Hürthle lesions exemplify the challenges inherent in complex biology and the opportunity to harness high-dimensional genomic data for predictive model training and subsequent validation. Most Hürthle cell–dominant Bethesda III and IV thyroid nodules have historically undergone surgery given the potential for Hürthle cell carcinoma, yet most have proven to be histologically benign. The GEC identified these samples at a high NPV, but most were categorized as GEC suspicious.35 We sought to maintain a high NPV while providing more benign results by including 2 dedicated classifiers to work with the core GSC classifier. Among the 26 Hürthle cell adenomas or Hürthle cell carcinomas reported here, the final GSC sensitivity was 88.9% and the specificity was 58.8%; the GEC sensitivity was 88.9% and the specificity was 11.8% among these same neoplasms. Thus, while the overall GSC sensitivity of 91.1% reported here is comparable with that of the GEC (by design), the improved overall GSC specificity of 68.3% results from significantly improved performances among both Hürthle and non-Hürthle specimen types. Given that most histologically benign Hürthle and non-Hürthle specimens are now both identified as GSC benign, GSC testing may further safely reduce unnecessary surgery among both specimen types.

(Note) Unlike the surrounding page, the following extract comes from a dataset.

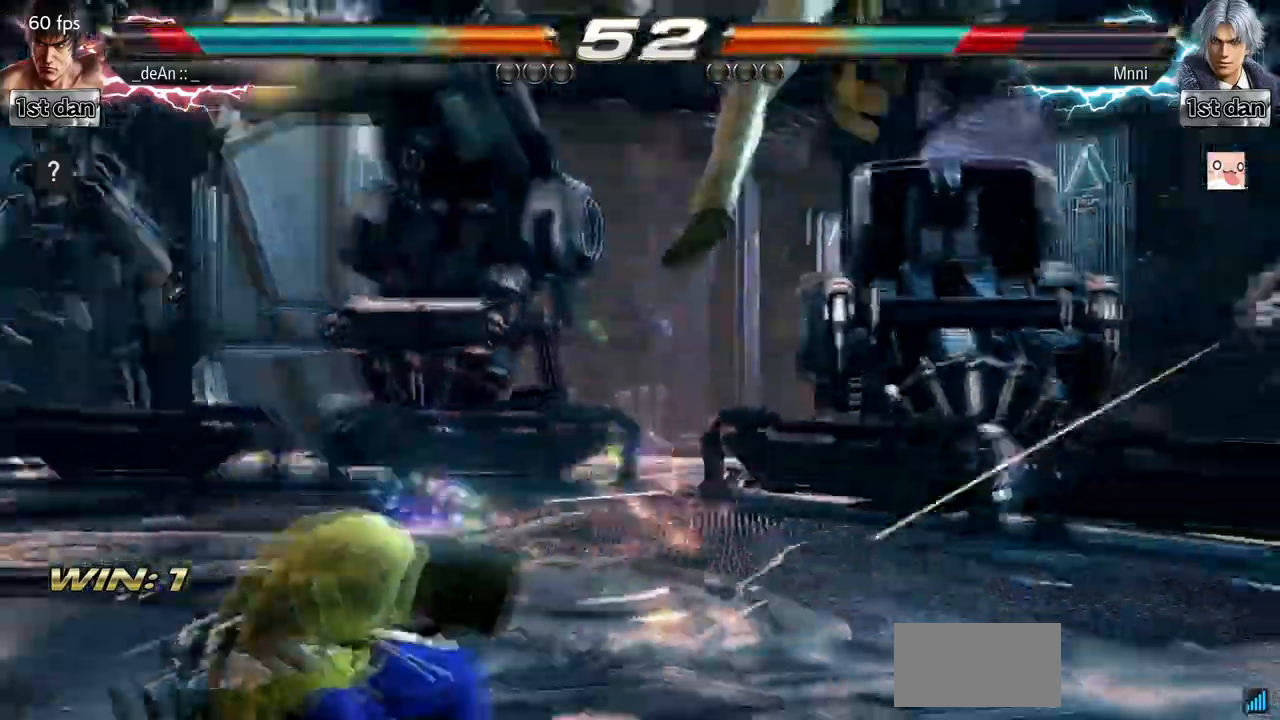
{"dt_ms": 500, "buttons": ["CROSS"], "left_stick": "center", "events": [[267, "CIRCLE", "down"], [267, "left_stick", "up"], [433, "CIRCLE", "up"], [433, "CROSS", "down"], [500, "left_stick", "center"]]}
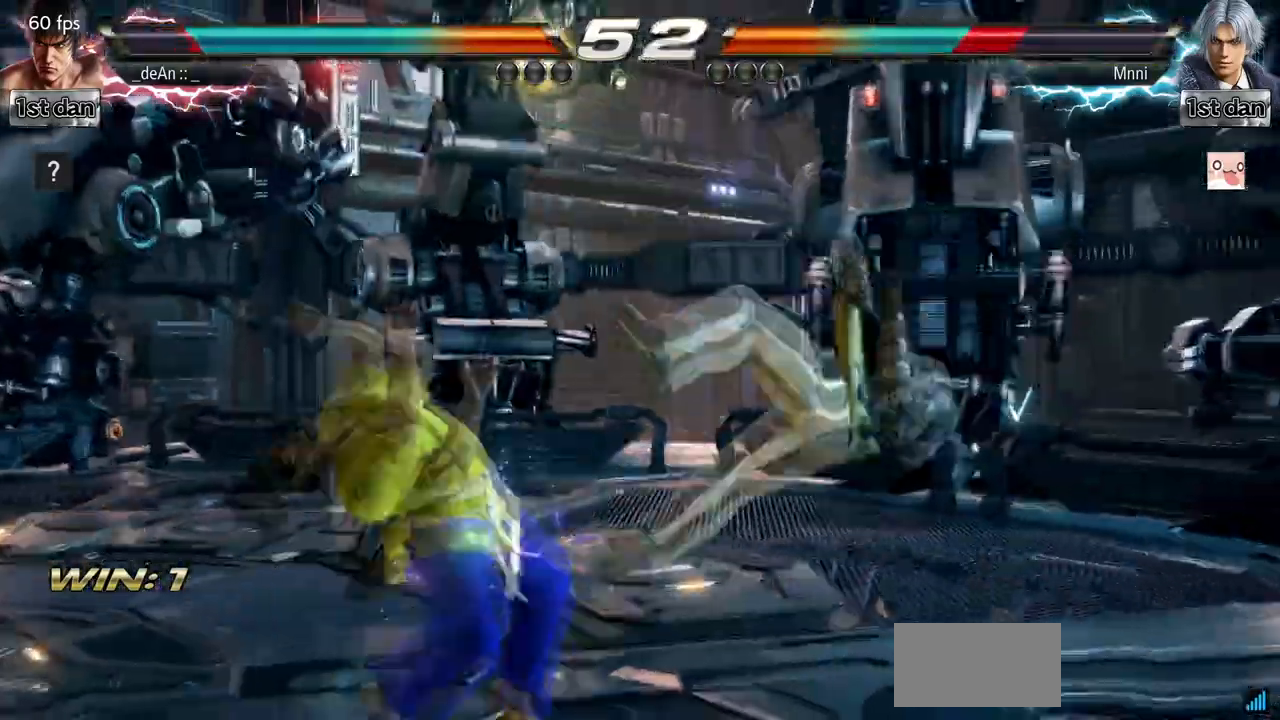
{"dt_ms": 500, "buttons": [], "left_stick": "left", "events": [[100, "CROSS", "up"], [367, "left_stick", "left"]]}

Recently, the histological diagnosis of noninvasive follicular thyroid neoplasm with papillary-like nuclear features (NIFTP) was recognized as a biologically distinct entity with a low risk of malignant behavior following surgical excision, which remains the currently recommended treatment.36 These lesions were previously described as encapsulated noninvasive follicular variant of papillary thyroid cancer.37 No NIFTP histopathology diagnoses were available in this independent validation cohort, as it was collected prior to the establishment of this diagnostic category. However, subsequent studies38,39,40 have suggested a high rate of GEC suspicious results among NIFTP cases. The GSC was trained to identify NIFTP cases as suspicious. While removal of NIFTP from the malignant category would reduce the prevalence of cancers among cytological categories and alter the anticipated PPV of GSC tested cases, this exercise would not be clinically meaningful since the goal of a positive GSC test is to identify all thyroid nodules that warrant surgery, which currently remains necessary for NIFTP.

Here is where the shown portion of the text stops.